Provided material:
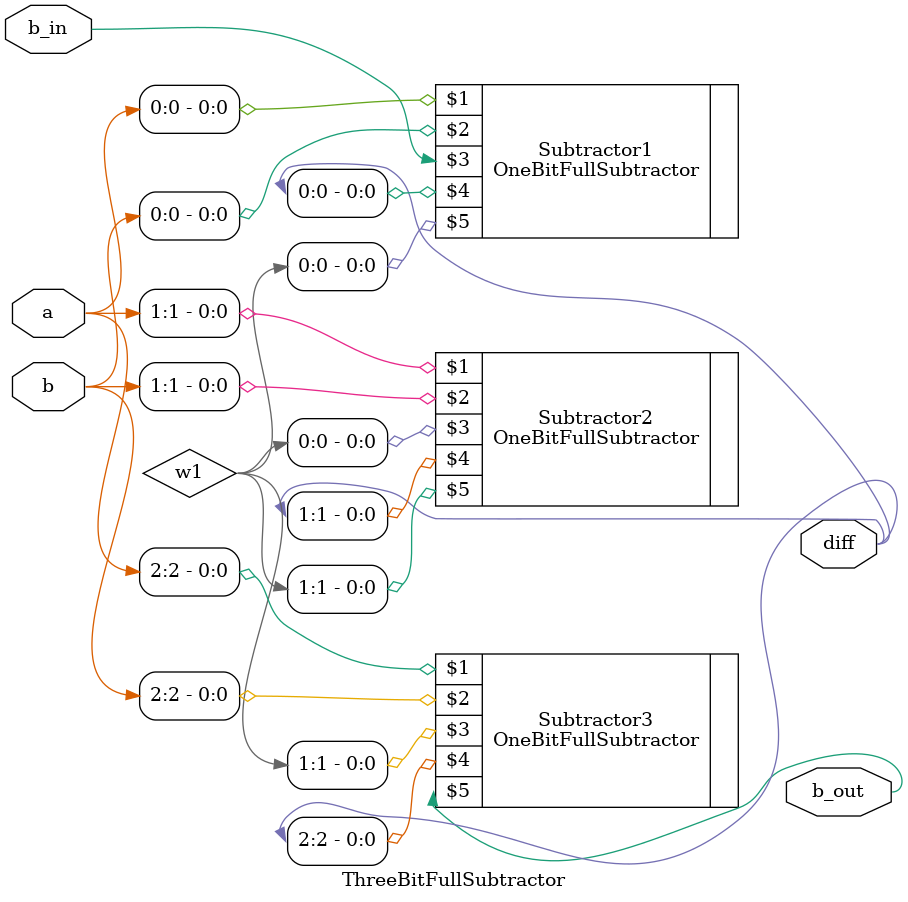
<source format=v>
module ThreeBitFullSubtractor(
	input [2:0]a,
	input [2:0]b,
	input b_in,
	output [2:0]diff,
	output b_out
);

	wire [1:0] w1;

	OneBitFullSubtractor Subtractor1(
		a[0],
		b[0],
		b_in,
		diff[0],
		w1[0]
	);
	
	OneBitFullSubtractor Subtractor2(
		a[1],
		b[1],
		w1[0],
		diff[1],
		w1[1]
	);
	
	OneBitFullSubtractor Subtractor3(
		a[2],
		b[2],
		w1[1],
		diff[2],
		b_out
	);
	
endmodule
</source>
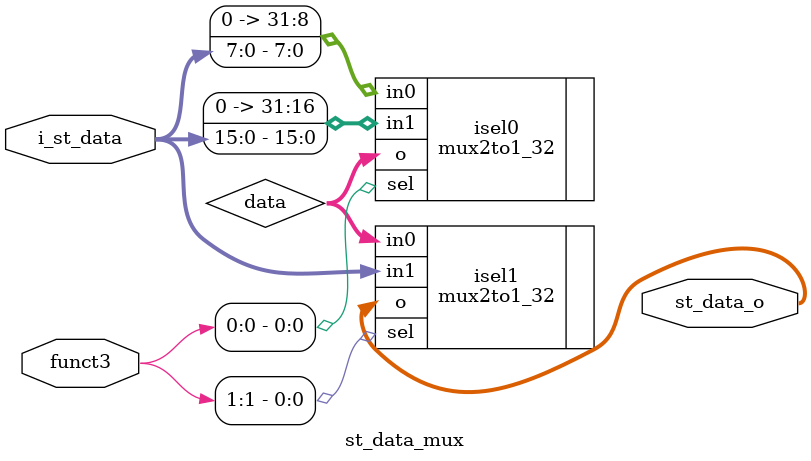
<source format=sv>



module st_data_mux(
input logic [31:0] i_st_data, 
input logic [1:0] funct3 ,
output logic [31:0] st_data_o);
 
 wire [31:0] data;

mux2to1_32 isel1( .in0(data), .in1(i_st_data), .sel(funct3[1]), .o(st_data_o));

mux2to1_32 isel0( .in0({24'b0,i_st_data[7:0] }), .in1({16'b0,i_st_data[15:0] }), .sel(funct3[0]), .o(data));

endmodule



</source>
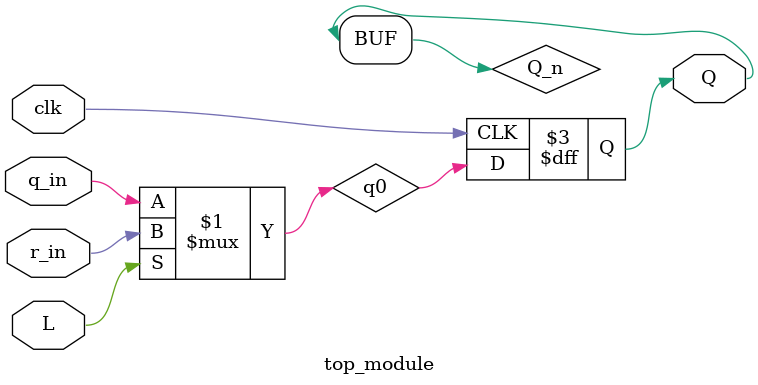
<source format=v>
module top_module (
	input clk,
	input L,
	input r_in,
	input q_in,
	output reg Q);
    wire Q_n;
    assign Q_n=Q;
    wire q0,q1,q1_xor;
    
  	assign q0= L ? r_in : q_in;
    always@(posedge clk)
        begin
            Q <= q0;
        end 
    
    

endmodule


</source>
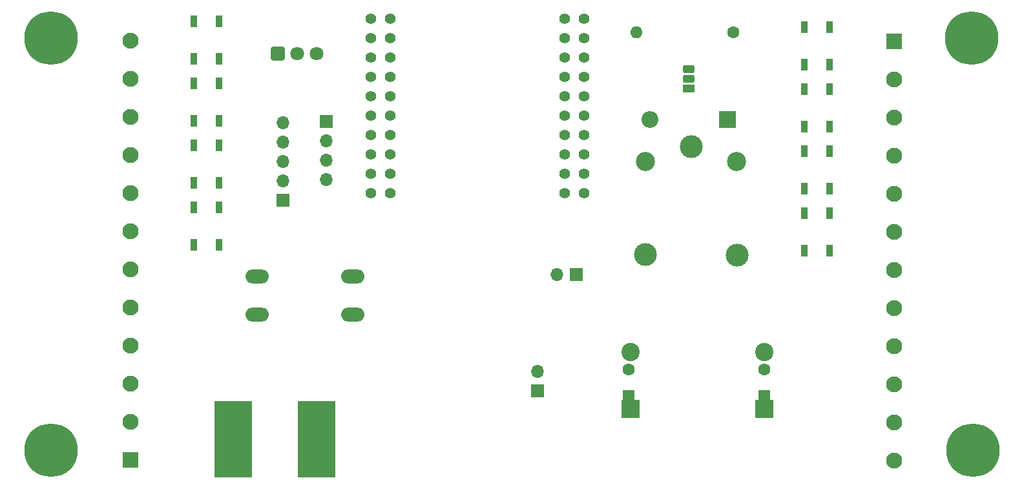
<source format=gts>
G04 #@! TF.GenerationSoftware,KiCad,Pcbnew,7.0.5-4d25ed1034~172~ubuntu22.04.1*
G04 #@! TF.CreationDate,2023-07-02T14:20:33+02:00*
G04 #@! TF.ProjectId,ESP32_mini_8Port_WLED,45535033-325f-46d6-996e-695f38506f72,rev?*
G04 #@! TF.SameCoordinates,Original*
G04 #@! TF.FileFunction,Soldermask,Top*
G04 #@! TF.FilePolarity,Negative*
%FSLAX46Y46*%
G04 Gerber Fmt 4.6, Leading zero omitted, Abs format (unit mm)*
G04 Created by KiCad (PCBNEW 7.0.5-4d25ed1034~172~ubuntu22.04.1) date 2023-07-02 14:20:33*
%MOMM*%
%LPD*%
G01*
G04 APERTURE LIST*
G04 Aperture macros list*
%AMRoundRect*
0 Rectangle with rounded corners*
0 $1 Rounding radius*
0 $2 $3 $4 $5 $6 $7 $8 $9 X,Y pos of 4 corners*
0 Add a 4 corners polygon primitive as box body*
4,1,4,$2,$3,$4,$5,$6,$7,$8,$9,$2,$3,0*
0 Add four circle primitives for the rounded corners*
1,1,$1+$1,$2,$3*
1,1,$1+$1,$4,$5*
1,1,$1+$1,$6,$7*
1,1,$1+$1,$8,$9*
0 Add four rect primitives between the rounded corners*
20,1,$1+$1,$2,$3,$4,$5,0*
20,1,$1+$1,$4,$5,$6,$7,0*
20,1,$1+$1,$6,$7,$8,$9,0*
20,1,$1+$1,$8,$9,$2,$3,0*%
G04 Aperture macros list end*
%ADD10R,1.600000X1.600000*%
%ADD11C,1.600000*%
%ADD12R,2.100000X2.100000*%
%ADD13C,2.100000*%
%ADD14R,1.700000X1.700000*%
%ADD15O,1.700000X1.700000*%
%ADD16C,0.800000*%
%ADD17C,7.000000*%
%ADD18C,1.400000*%
%ADD19O,1.600000X1.600000*%
%ADD20RoundRect,0.250200X-0.649800X-0.649800X0.649800X-0.649800X0.649800X0.649800X-0.649800X0.649800X0*%
%ADD21C,1.800000*%
%ADD22R,0.900000X1.500000*%
%ADD23O,3.048000X1.850000*%
%ADD24R,2.400000X2.400000*%
%ADD25C,2.400000*%
%ADD26R,5.000000X10.000000*%
%ADD27R,2.200000X2.200000*%
%ADD28O,2.200000X2.200000*%
%ADD29C,3.000000*%
%ADD30C,2.500000*%
%ADD31R,1.500000X1.050000*%
%ADD32RoundRect,0.262500X0.487500X-0.262500X0.487500X0.262500X-0.487500X0.262500X-0.487500X-0.262500X0*%
G04 APERTURE END LIST*
D10*
X173482000Y-128214000D03*
D11*
X173482000Y-124714000D03*
D12*
X190500000Y-81680000D03*
D13*
X190500000Y-86680000D03*
X190500000Y-91680000D03*
X190500000Y-96680000D03*
X190500000Y-101680000D03*
X190500000Y-106680000D03*
X190500000Y-111680000D03*
X190500000Y-116680000D03*
X190500000Y-121680000D03*
X190500000Y-126680000D03*
X190500000Y-131680000D03*
X190500000Y-136680000D03*
D14*
X110370000Y-102510000D03*
D15*
X110370000Y-99970000D03*
X110370000Y-97430000D03*
X110370000Y-94890000D03*
X110370000Y-92350000D03*
D12*
X90424000Y-136586000D03*
D13*
X90424000Y-131586000D03*
X90424000Y-126586000D03*
X90424000Y-121586000D03*
X90424000Y-116586000D03*
X90424000Y-111586000D03*
X90424000Y-106586000D03*
X90424000Y-101586000D03*
X90424000Y-96586000D03*
X90424000Y-91586000D03*
X90424000Y-86586000D03*
X90424000Y-81586000D03*
D16*
X198035000Y-81280000D03*
X198803845Y-79423845D03*
X198803845Y-83136155D03*
X200660000Y-78655000D03*
D17*
X200660000Y-81280000D03*
X200660000Y-81280000D03*
D16*
X200660000Y-83905000D03*
X202516155Y-79423845D03*
X202516155Y-83136155D03*
X203285000Y-81280000D03*
D18*
X121920000Y-78740000D03*
X124460000Y-78740000D03*
X121920000Y-81280000D03*
X124460000Y-81280000D03*
X121920000Y-83820000D03*
X124460000Y-83820000D03*
X121920000Y-86360000D03*
X124460000Y-86360000D03*
X121920000Y-88900000D03*
X124460000Y-88900000D03*
X121920000Y-91440000D03*
X124460000Y-91440000D03*
X121920000Y-93980000D03*
X124460000Y-93980000D03*
X121920000Y-96520000D03*
X124460000Y-96520000D03*
X121920000Y-99060000D03*
X124460000Y-99060000D03*
X121920000Y-101600000D03*
X124460000Y-101600000D03*
X147320000Y-78740000D03*
X149860000Y-78740000D03*
X147320000Y-81280000D03*
X149860000Y-81280000D03*
X147320000Y-83820000D03*
X149860000Y-83820000D03*
X147320000Y-86360000D03*
X149860000Y-86360000D03*
X147320000Y-88900000D03*
X149860000Y-88900000D03*
X147320000Y-91440000D03*
X149860000Y-91440000D03*
X147320000Y-93980000D03*
X149860000Y-93980000D03*
X147320000Y-96520000D03*
X149860000Y-96520000D03*
X147320000Y-99060000D03*
X149860000Y-99060000D03*
X147320000Y-101600000D03*
X149860000Y-101600000D03*
D14*
X116103000Y-92212000D03*
D15*
X116103000Y-94752000D03*
X116103000Y-97292000D03*
X116103000Y-99832000D03*
D10*
X155702000Y-128214000D03*
D11*
X155702000Y-124714000D03*
X169418000Y-80518000D03*
D19*
X156718000Y-80518000D03*
D20*
X109728000Y-83303000D03*
D21*
X112268000Y-83303000D03*
X114808000Y-83303000D03*
D22*
X98680000Y-108368000D03*
X101980000Y-108368000D03*
X101980000Y-103468000D03*
X98680000Y-103468000D03*
D23*
X119524000Y-117562000D03*
X107024000Y-117562000D03*
X119524000Y-112562000D03*
X107024000Y-112562000D03*
D24*
X173482000Y-129928000D03*
D25*
X173482000Y-122428000D03*
D26*
X103886000Y-133858000D03*
D22*
X178690000Y-101002000D03*
X181990000Y-101002000D03*
X181990000Y-96102000D03*
X178690000Y-96102000D03*
D24*
X155956000Y-129928000D03*
D25*
X155956000Y-122428000D03*
D27*
X168656000Y-91948000D03*
D28*
X158496000Y-91948000D03*
D22*
X98680000Y-100240000D03*
X101980000Y-100240000D03*
X101980000Y-95340000D03*
X98680000Y-95340000D03*
D14*
X148844000Y-112268000D03*
D15*
X146304000Y-112268000D03*
D29*
X163926000Y-95528000D03*
D30*
X157876000Y-97478000D03*
D29*
X157876000Y-109678000D03*
X169926000Y-109728000D03*
D30*
X169876000Y-97478000D03*
D22*
X178690000Y-109130000D03*
X181990000Y-109130000D03*
X181990000Y-104230000D03*
X178690000Y-104230000D03*
X178690000Y-84746000D03*
X181990000Y-84746000D03*
X181990000Y-79846000D03*
X178690000Y-79846000D03*
D31*
X163576000Y-87884000D03*
D32*
X163576000Y-86614000D03*
X163576000Y-85344000D03*
D22*
X98680000Y-83984000D03*
X101980000Y-83984000D03*
X101980000Y-79084000D03*
X98680000Y-79084000D03*
D14*
X143764000Y-127508000D03*
D15*
X143764000Y-124968000D03*
D22*
X178690000Y-92874000D03*
X181990000Y-92874000D03*
X181990000Y-87974000D03*
X178690000Y-87974000D03*
D16*
X77385000Y-135297000D03*
X78153845Y-133440845D03*
X78153845Y-137153155D03*
X80010000Y-132672000D03*
D17*
X80010000Y-135297000D03*
X80010000Y-135297000D03*
D16*
X80010000Y-137922000D03*
X81866155Y-133440845D03*
X81866155Y-137153155D03*
X82635000Y-135297000D03*
D22*
X98680000Y-92112000D03*
X101980000Y-92112000D03*
X101980000Y-87212000D03*
X98680000Y-87212000D03*
D16*
X77385000Y-81280000D03*
X78153845Y-79423845D03*
X78153845Y-83136155D03*
X80010000Y-78655000D03*
D17*
X80010000Y-81280000D03*
X80010000Y-81280000D03*
D16*
X80010000Y-83905000D03*
X81866155Y-79423845D03*
X81866155Y-83136155D03*
X82635000Y-81280000D03*
D26*
X114808000Y-133858000D03*
D16*
X198210845Y-135303845D03*
X198979690Y-133447690D03*
X198979690Y-137160000D03*
X200835845Y-132678845D03*
D17*
X200835845Y-135303845D03*
X200835845Y-135303845D03*
D16*
X200835845Y-137928845D03*
X202692000Y-133447690D03*
X202692000Y-137160000D03*
X203460845Y-135303845D03*
M02*

</source>
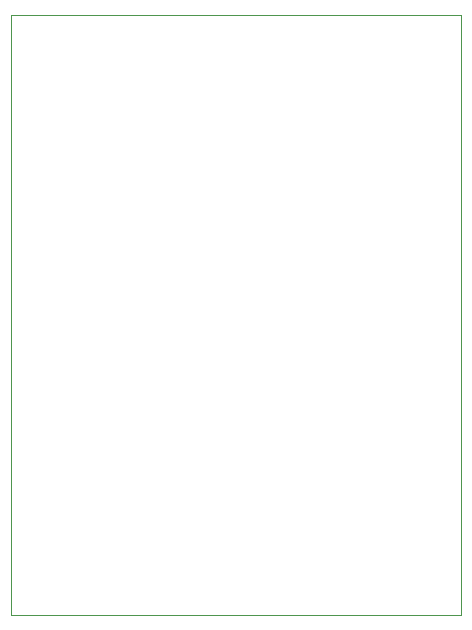
<source format=gm1>
G75*
G70*
%OFA0B0*%
%FSLAX24Y24*%
%IPPOS*%
%LPD*%
%AMOC8*
5,1,8,0,0,1.08239X$1,22.5*
%
%ADD10C,0.0000*%
D10*
X000100Y000100D02*
X000100Y020100D01*
X015100Y020100D01*
X015100Y000100D01*
X000100Y000100D01*
M02*

</source>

Work instruction:
There is a line with "X190500000Y-96680000D03*" and a line with "X124460000Y-83820000D03*" above. Copy exactly those two lines and all lines between them, with nothing else.

Answer to this problem:
X190500000Y-96680000D03*
X190500000Y-101680000D03*
X190500000Y-106680000D03*
X190500000Y-111680000D03*
X190500000Y-116680000D03*
X190500000Y-121680000D03*
X190500000Y-126680000D03*
X190500000Y-131680000D03*
X190500000Y-136680000D03*
D14*
X110370000Y-102510000D03*
D15*
X110370000Y-99970000D03*
X110370000Y-97430000D03*
X110370000Y-94890000D03*
X110370000Y-92350000D03*
D12*
X90424000Y-136586000D03*
D13*
X90424000Y-131586000D03*
X90424000Y-126586000D03*
X90424000Y-121586000D03*
X90424000Y-116586000D03*
X90424000Y-111586000D03*
X90424000Y-106586000D03*
X90424000Y-101586000D03*
X90424000Y-96586000D03*
X90424000Y-91586000D03*
X90424000Y-86586000D03*
X90424000Y-81586000D03*
D16*
X198035000Y-81280000D03*
X198803845Y-79423845D03*
X198803845Y-83136155D03*
X200660000Y-78655000D03*
D17*
X200660000Y-81280000D03*
X200660000Y-81280000D03*
D16*
X200660000Y-83905000D03*
X202516155Y-79423845D03*
X202516155Y-83136155D03*
X203285000Y-81280000D03*
D18*
X121920000Y-78740000D03*
X124460000Y-78740000D03*
X121920000Y-81280000D03*
X124460000Y-81280000D03*
X121920000Y-83820000D03*
X124460000Y-83820000D03*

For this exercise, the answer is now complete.